= Augusta Township, Pennsylvania =

Former township in Pennsylvania, US

Augusta Township was one of the seven original townships of Northumberland County, Pennsylvania in the United States. It was formed in 1772 and ceased to exist on April 13, 1846 when it was divided into Upper Augusta and Lower Augusta townships .

==History==
According to Northumberland County historian Charles Fisher Snyder:

"Among the original townships of Northumberland County, Pennsylvania, one of the first to be named and whose boundaries were defined, was Augusta. As then laid out it embraced all the territory east of the Susquehanna and south of the North Branch eastward to the old Berks-Northampton line, which crossed the North Branch near the present site of Bloomsburg.

Upper Augusta [Township] and Lower Augusta [Township] were formed by the division of Augusta township in 1846...However, at the time of the division the name of "Porter" had been suggested for the southern portion."

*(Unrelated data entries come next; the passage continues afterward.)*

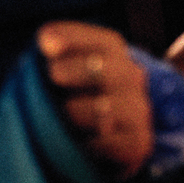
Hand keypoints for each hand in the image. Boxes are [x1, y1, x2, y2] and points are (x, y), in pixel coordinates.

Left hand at [38, 21, 154, 179]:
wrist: (84, 137)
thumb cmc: (62, 91)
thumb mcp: (54, 64)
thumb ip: (50, 48)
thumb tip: (47, 42)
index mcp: (110, 50)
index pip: (100, 41)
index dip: (71, 39)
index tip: (44, 44)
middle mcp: (130, 76)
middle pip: (108, 68)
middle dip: (77, 70)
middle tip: (53, 76)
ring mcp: (139, 109)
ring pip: (106, 108)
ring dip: (76, 112)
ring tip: (63, 116)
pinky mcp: (139, 141)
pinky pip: (111, 142)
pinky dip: (88, 144)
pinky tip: (79, 141)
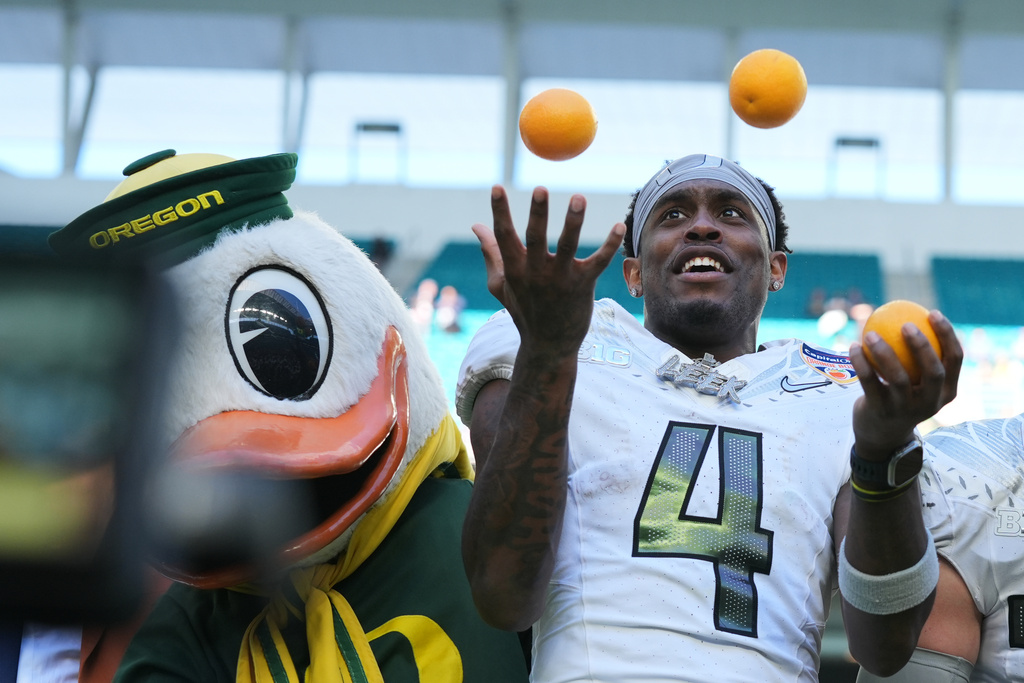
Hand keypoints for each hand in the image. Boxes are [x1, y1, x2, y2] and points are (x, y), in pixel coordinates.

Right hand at [472, 185, 624, 356]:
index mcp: (515, 269)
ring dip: (573, 221)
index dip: (499, 211)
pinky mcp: (583, 286)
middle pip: (535, 238)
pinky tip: (619, 225)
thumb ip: (491, 253)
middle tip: (540, 189)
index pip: (504, 236)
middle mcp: (536, 273)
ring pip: (568, 246)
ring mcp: (560, 280)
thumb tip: (476, 226)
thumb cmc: (524, 310)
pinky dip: (609, 244)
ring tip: (578, 197)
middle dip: (538, 213)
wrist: (549, 346)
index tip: (497, 187)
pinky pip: (597, 262)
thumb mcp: (502, 284)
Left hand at [848, 309, 961, 458]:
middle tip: (906, 324)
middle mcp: (930, 402)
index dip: (947, 334)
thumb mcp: (919, 382)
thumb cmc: (902, 397)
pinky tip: (852, 346)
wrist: (881, 434)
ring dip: (884, 352)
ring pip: (898, 378)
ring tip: (870, 333)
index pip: (955, 359)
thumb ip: (920, 356)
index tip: (932, 313)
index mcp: (947, 392)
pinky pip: (869, 383)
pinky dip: (860, 363)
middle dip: (922, 346)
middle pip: (933, 371)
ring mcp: (906, 409)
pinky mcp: (881, 412)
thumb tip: (911, 313)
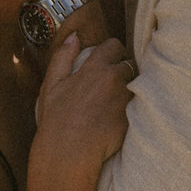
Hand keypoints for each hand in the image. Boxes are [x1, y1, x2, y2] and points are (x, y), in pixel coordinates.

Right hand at [34, 34, 131, 171]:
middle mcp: (114, 80)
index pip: (114, 46)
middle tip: (112, 83)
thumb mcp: (51, 85)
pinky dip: (131, 108)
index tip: (108, 61)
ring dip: (129, 88)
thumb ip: (63, 56)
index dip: (112, 52)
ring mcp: (126, 99)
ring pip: (136, 84)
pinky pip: (138, 106)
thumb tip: (74, 36)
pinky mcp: (133, 118)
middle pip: (129, 64)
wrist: (68, 154)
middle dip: (123, 70)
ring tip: (116, 101)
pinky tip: (118, 117)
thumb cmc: (56, 121)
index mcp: (94, 68)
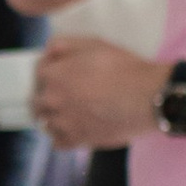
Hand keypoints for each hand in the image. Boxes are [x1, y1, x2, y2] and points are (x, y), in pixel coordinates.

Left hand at [35, 36, 166, 149]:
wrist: (148, 98)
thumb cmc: (124, 68)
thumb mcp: (95, 44)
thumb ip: (66, 44)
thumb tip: (48, 50)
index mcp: (55, 75)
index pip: (38, 73)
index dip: (50, 70)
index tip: (61, 72)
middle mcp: (53, 100)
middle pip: (36, 100)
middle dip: (46, 96)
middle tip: (64, 94)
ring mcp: (63, 123)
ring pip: (45, 122)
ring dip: (53, 117)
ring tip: (69, 113)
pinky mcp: (77, 141)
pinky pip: (57, 142)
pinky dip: (62, 136)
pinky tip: (74, 128)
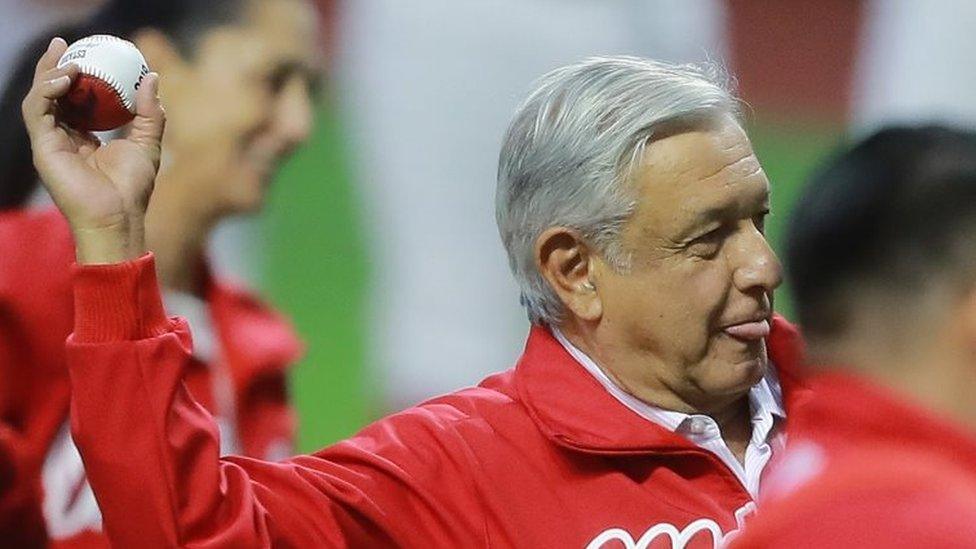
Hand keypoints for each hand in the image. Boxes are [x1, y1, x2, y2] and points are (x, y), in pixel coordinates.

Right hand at [21, 37, 164, 263]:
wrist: (118, 216)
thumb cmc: (132, 187)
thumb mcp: (147, 142)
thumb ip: (149, 112)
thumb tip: (152, 77)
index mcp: (83, 137)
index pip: (73, 99)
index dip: (75, 74)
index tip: (85, 52)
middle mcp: (63, 138)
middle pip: (51, 95)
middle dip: (53, 66)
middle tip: (63, 43)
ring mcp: (50, 143)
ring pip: (39, 98)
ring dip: (50, 75)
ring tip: (68, 61)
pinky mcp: (43, 148)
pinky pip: (36, 111)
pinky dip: (47, 91)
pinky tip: (64, 79)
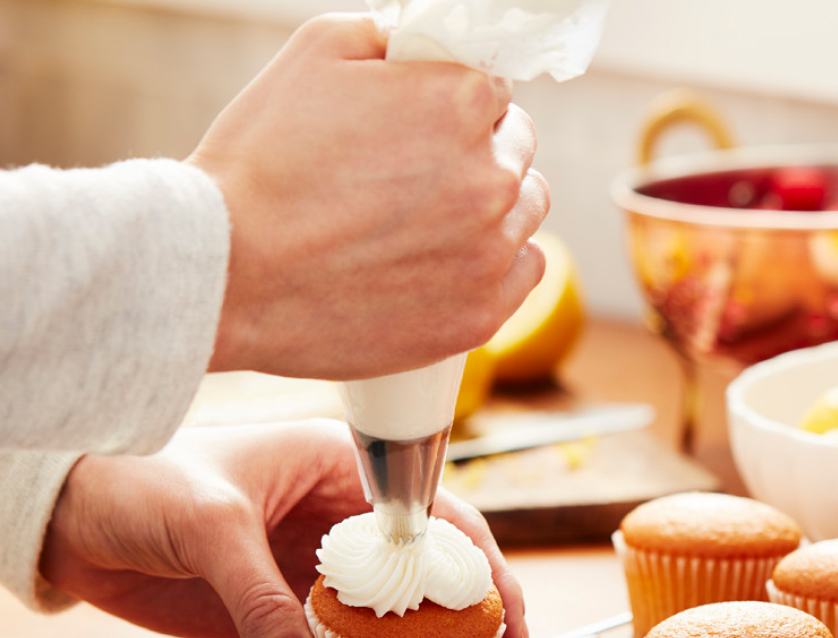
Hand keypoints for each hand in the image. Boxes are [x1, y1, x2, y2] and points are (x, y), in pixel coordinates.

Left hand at [39, 419, 528, 637]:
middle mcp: (345, 517)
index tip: (507, 621)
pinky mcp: (293, 607)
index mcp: (343, 468)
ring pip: (405, 614)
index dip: (484, 571)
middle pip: (437, 572)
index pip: (438, 518)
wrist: (72, 519)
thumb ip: (259, 598)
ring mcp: (321, 565)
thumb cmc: (139, 482)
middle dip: (480, 624)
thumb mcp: (208, 526)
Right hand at [189, 14, 549, 380]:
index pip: (493, 91)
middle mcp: (492, 177)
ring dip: (493, 207)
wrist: (225, 272)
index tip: (420, 125)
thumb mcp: (316, 52)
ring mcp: (490, 252)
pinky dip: (498, 263)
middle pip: (516, 149)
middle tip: (417, 174)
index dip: (454, 104)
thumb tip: (430, 46)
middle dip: (479, 151)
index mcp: (462, 104)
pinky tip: (453, 260)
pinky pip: (526, 271)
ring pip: (525, 210)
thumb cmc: (260, 160)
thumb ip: (392, 36)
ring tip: (427, 219)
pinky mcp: (480, 314)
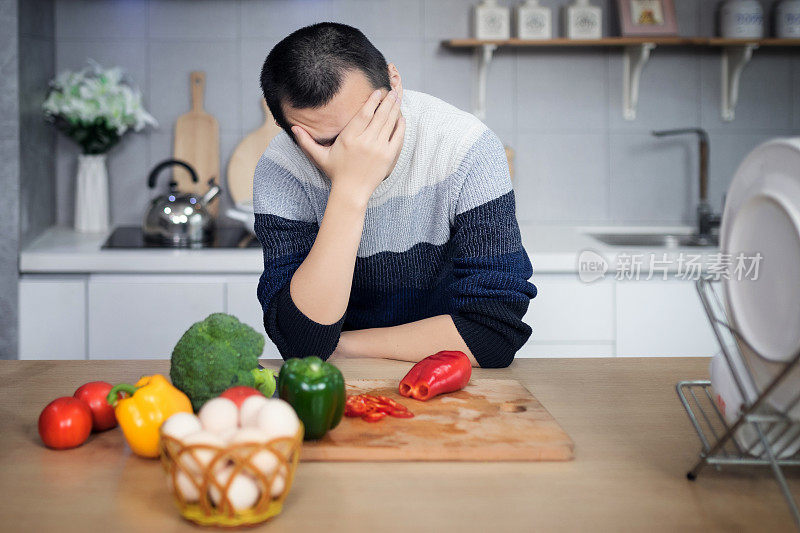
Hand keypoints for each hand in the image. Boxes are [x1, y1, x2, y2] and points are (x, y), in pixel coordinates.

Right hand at [292, 89, 405, 205]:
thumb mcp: (319, 156)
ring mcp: (378, 149)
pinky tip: (401, 118)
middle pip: (379, 115)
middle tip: (392, 91)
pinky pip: (397, 137)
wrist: (352, 192)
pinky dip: (400, 126)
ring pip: (389, 123)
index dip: (371, 101)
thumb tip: (293, 128)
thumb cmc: (336, 173)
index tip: (376, 92)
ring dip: (394, 109)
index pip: (363, 114)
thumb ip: (306, 141)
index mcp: (349, 138)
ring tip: (397, 98)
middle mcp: (365, 141)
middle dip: (387, 101)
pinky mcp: (388, 157)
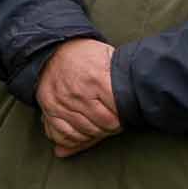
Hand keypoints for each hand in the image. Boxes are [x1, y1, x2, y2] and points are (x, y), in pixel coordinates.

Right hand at [35, 37, 120, 154]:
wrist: (52, 51)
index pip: (118, 111)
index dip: (125, 116)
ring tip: (101, 125)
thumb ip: (121, 79)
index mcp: (97, 79)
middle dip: (113, 126)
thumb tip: (137, 97)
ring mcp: (62, 103)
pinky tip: (84, 131)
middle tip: (115, 122)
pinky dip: (76, 137)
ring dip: (97, 132)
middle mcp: (78, 93)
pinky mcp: (50, 109)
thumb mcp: (109, 58)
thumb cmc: (85, 56)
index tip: (126, 114)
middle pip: (104, 124)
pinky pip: (64, 133)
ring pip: (86, 131)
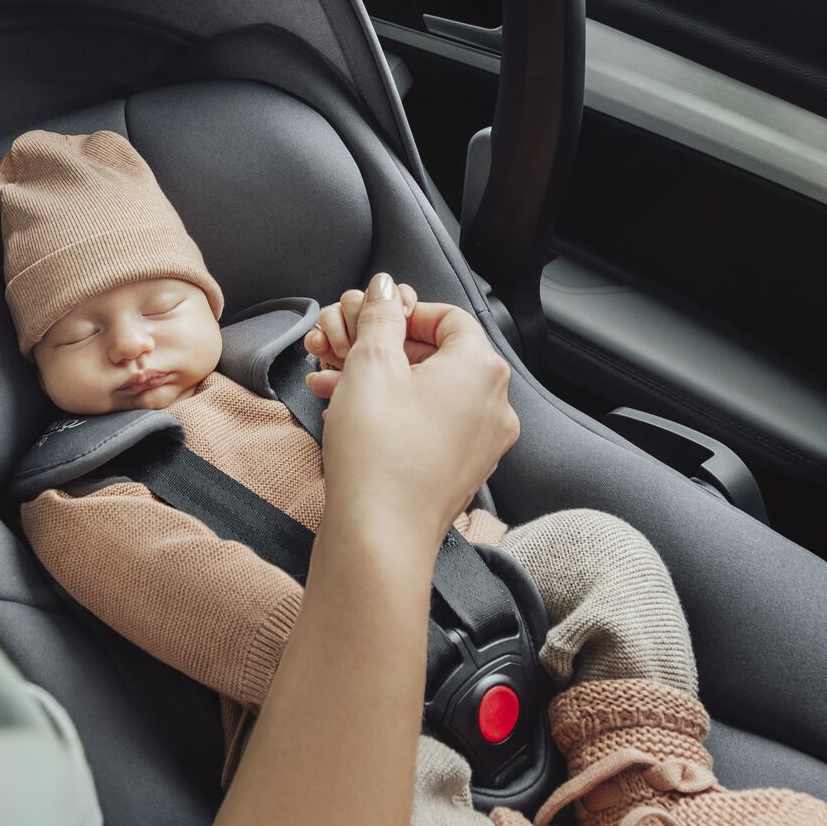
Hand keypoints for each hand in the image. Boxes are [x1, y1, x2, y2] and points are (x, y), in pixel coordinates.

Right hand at [312, 273, 518, 553]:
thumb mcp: (370, 365)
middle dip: (383, 349)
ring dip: (381, 382)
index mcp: (482, 368)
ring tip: (332, 385)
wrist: (380, 536)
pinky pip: (429, 426)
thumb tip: (385, 289)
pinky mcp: (460, 472)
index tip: (370, 320)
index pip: (449, 316)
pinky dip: (394, 414)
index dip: (403, 313)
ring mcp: (481, 443)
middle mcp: (494, 405)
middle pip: (438, 355)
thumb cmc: (379, 452)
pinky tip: (351, 417)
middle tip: (341, 351)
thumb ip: (380, 317)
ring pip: (429, 393)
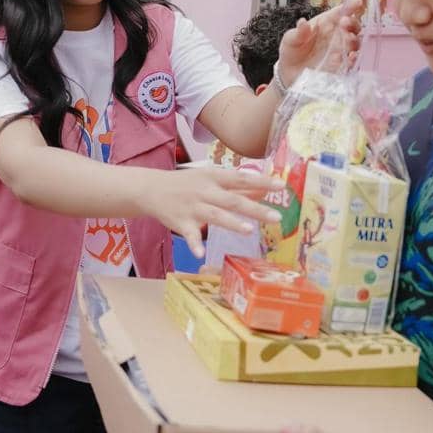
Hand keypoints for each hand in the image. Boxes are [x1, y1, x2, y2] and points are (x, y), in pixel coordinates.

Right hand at [153, 166, 282, 258]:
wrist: (151, 189)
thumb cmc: (187, 184)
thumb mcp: (211, 179)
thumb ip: (236, 186)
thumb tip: (263, 190)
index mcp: (214, 177)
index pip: (241, 178)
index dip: (261, 182)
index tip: (281, 186)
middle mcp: (205, 191)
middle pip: (232, 200)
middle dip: (255, 209)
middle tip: (277, 217)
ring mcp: (192, 207)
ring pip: (215, 215)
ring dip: (231, 223)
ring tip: (249, 230)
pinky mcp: (181, 223)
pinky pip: (189, 236)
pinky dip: (194, 245)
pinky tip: (201, 255)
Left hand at [278, 0, 362, 83]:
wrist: (289, 74)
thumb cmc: (291, 52)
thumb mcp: (290, 40)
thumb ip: (297, 32)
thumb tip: (302, 22)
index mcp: (326, 23)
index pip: (340, 12)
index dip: (350, 6)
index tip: (357, 2)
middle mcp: (336, 35)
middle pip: (352, 25)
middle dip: (352, 22)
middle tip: (345, 23)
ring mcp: (340, 50)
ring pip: (354, 42)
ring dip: (354, 39)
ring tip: (347, 38)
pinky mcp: (341, 65)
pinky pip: (352, 61)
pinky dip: (354, 58)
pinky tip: (351, 57)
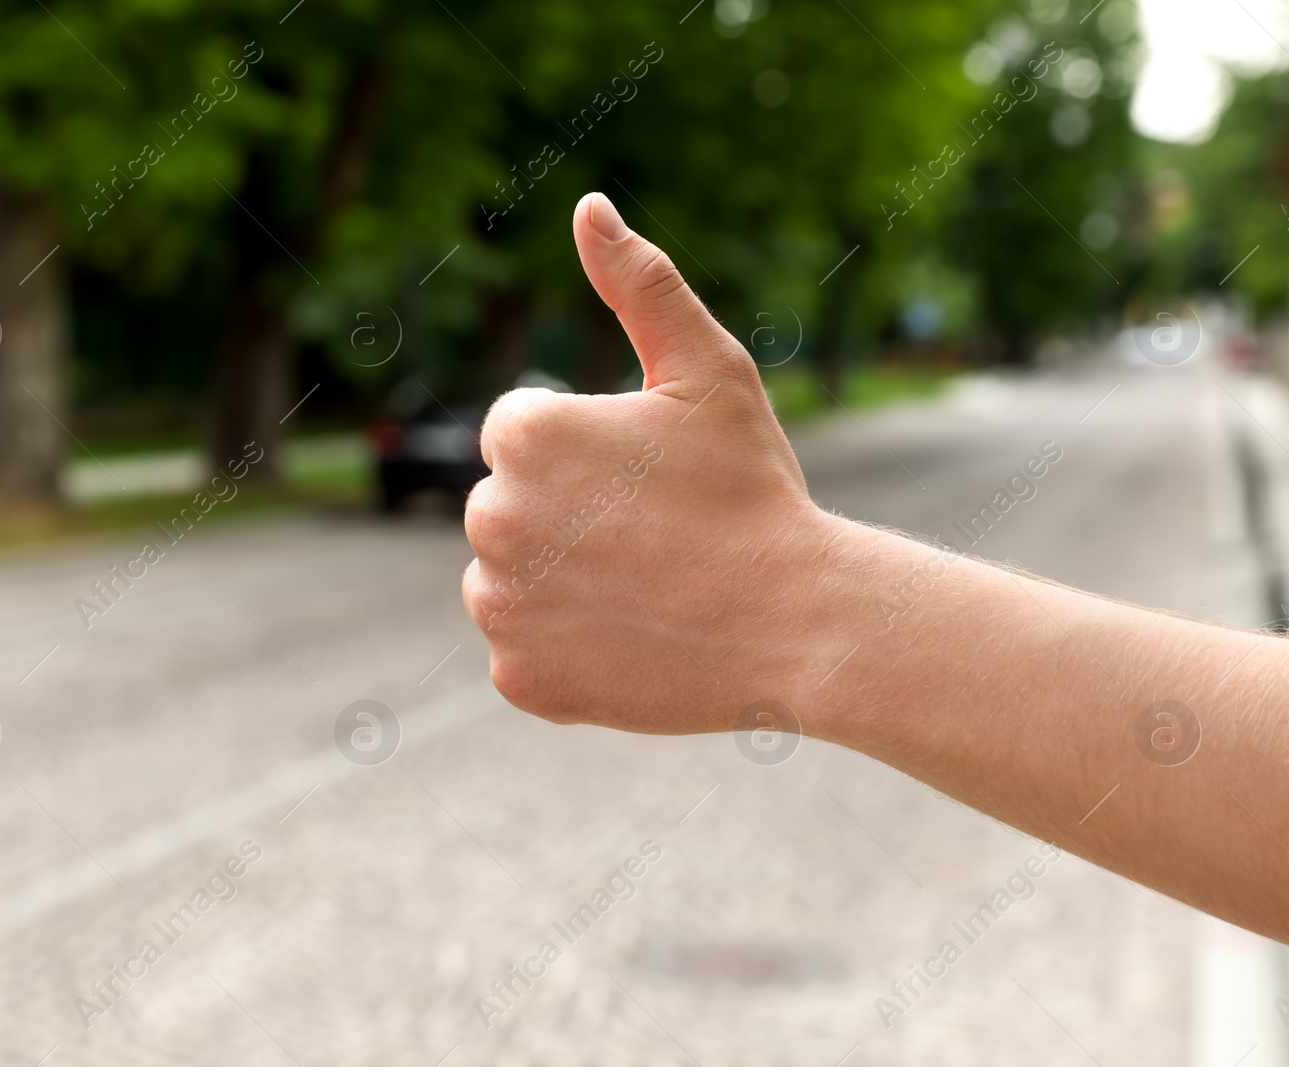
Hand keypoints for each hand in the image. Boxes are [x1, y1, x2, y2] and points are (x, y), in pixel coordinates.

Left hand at [462, 192, 847, 734]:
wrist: (797, 623)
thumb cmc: (754, 490)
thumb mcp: (708, 371)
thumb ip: (641, 283)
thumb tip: (589, 207)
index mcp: (525, 433)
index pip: (522, 433)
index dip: (590, 453)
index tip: (647, 480)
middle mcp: (491, 517)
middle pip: (511, 505)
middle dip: (566, 514)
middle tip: (651, 537)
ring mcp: (501, 606)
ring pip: (510, 577)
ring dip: (558, 579)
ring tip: (642, 587)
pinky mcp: (519, 677)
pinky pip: (525, 649)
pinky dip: (564, 648)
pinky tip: (630, 637)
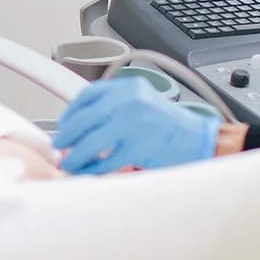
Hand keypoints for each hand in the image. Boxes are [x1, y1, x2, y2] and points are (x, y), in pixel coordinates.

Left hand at [55, 77, 217, 174]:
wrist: (199, 140)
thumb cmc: (170, 126)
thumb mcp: (142, 103)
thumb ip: (114, 107)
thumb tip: (80, 124)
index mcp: (129, 87)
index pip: (88, 95)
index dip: (71, 112)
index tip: (64, 124)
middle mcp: (129, 102)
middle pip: (84, 119)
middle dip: (67, 136)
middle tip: (60, 146)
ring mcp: (133, 124)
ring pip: (90, 142)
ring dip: (75, 156)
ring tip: (69, 163)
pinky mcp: (138, 148)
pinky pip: (105, 161)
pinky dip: (93, 169)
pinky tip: (89, 172)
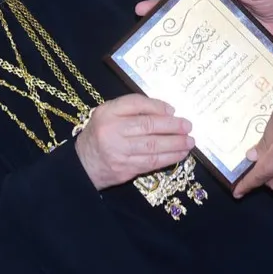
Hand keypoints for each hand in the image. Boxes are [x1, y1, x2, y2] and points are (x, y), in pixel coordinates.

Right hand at [74, 95, 193, 190]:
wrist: (83, 164)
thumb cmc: (101, 134)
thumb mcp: (108, 113)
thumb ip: (133, 108)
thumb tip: (167, 111)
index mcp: (107, 113)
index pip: (135, 103)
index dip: (157, 106)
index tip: (173, 110)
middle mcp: (111, 131)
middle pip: (147, 126)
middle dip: (172, 126)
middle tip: (188, 126)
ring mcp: (118, 152)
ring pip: (152, 147)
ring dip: (175, 144)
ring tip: (189, 141)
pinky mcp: (125, 169)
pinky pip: (151, 163)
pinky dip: (168, 158)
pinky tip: (180, 154)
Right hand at [136, 0, 272, 42]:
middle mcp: (215, 9)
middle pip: (184, 6)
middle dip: (161, 7)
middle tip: (142, 10)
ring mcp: (218, 28)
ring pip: (190, 27)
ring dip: (171, 31)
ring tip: (151, 36)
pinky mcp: (225, 45)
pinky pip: (206, 47)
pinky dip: (192, 52)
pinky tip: (178, 60)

According to members of the Lower Augusta Planning Committee who drafted a revised history of their township in 2007, township and county officials involved in the planning and implementation of Augusta Township's division had originally planned to: a.) retain the name of "Augusta Township" for the newly created northern township, and b.) name the newly created southern portion of the township after former Pennsylvania governor David Rittenhouse Porter. It was only "[a]t the last moment, that planners decided that the names should be Upper Augusta Township and Lower Augusta Township. "[Lower Augusta Township's] division was defined as a line crossing Little Shamokin Creek near its junction with Plum Creek."

==Notable buildings==
Several notable buildings were erected in Augusta Township during its 74-year history:

- Caspar Snyder House: Initially named the Blue Ball Tavern when it was built in 1798 by Revolutionary War veteran Caspar/Casper Snyder, this structure has also been known as the Shissler House. It was added to the National Register of Historic Places in 1978.
- Ferry Service: Sometime during the late 1700s, Adam Fisher launched a ferry service along the Susquehanna River at the mouth of Hallowing Run in Augusta Township. A ferry house and hotel (Penn's Tavern) were also built near the ferry service. After the hotel was abandoned, Jonathan Reitz converted the hotel building into a grocery store. This portion of the township later became known as Fisher's Ferry.
- Mills: Augusta Township's oldest mill was built during the early 1800s "by a Mr. Hilterbeil," according to the 2007 Lower Augusta Planning Committee, and "derived its power from Hallowing Run." It was subsequently purchased in 1856 by William W. DeWitt.
- Penn's Tavern: Built sometime around 1756 by Peter Fisher, a Quaker, according to the 2007 Lower Augusta Planning Committee, or by Colonel Samuel Auchmuty in 1791 "as the eastern terminus for a ferry operated by Adam Fisher, who lived across the river on the Isle of Que," according to Michael McWilliams, second vice president of the Northumberland County Historical Society, this stone tavern is one of the oldest buildings in Northumberland County. Local lore indicates that it may have been associated with Conrad Weiser, or may have been the death location of Marie Cox, the wife of John Penn, a grandson of William Penn.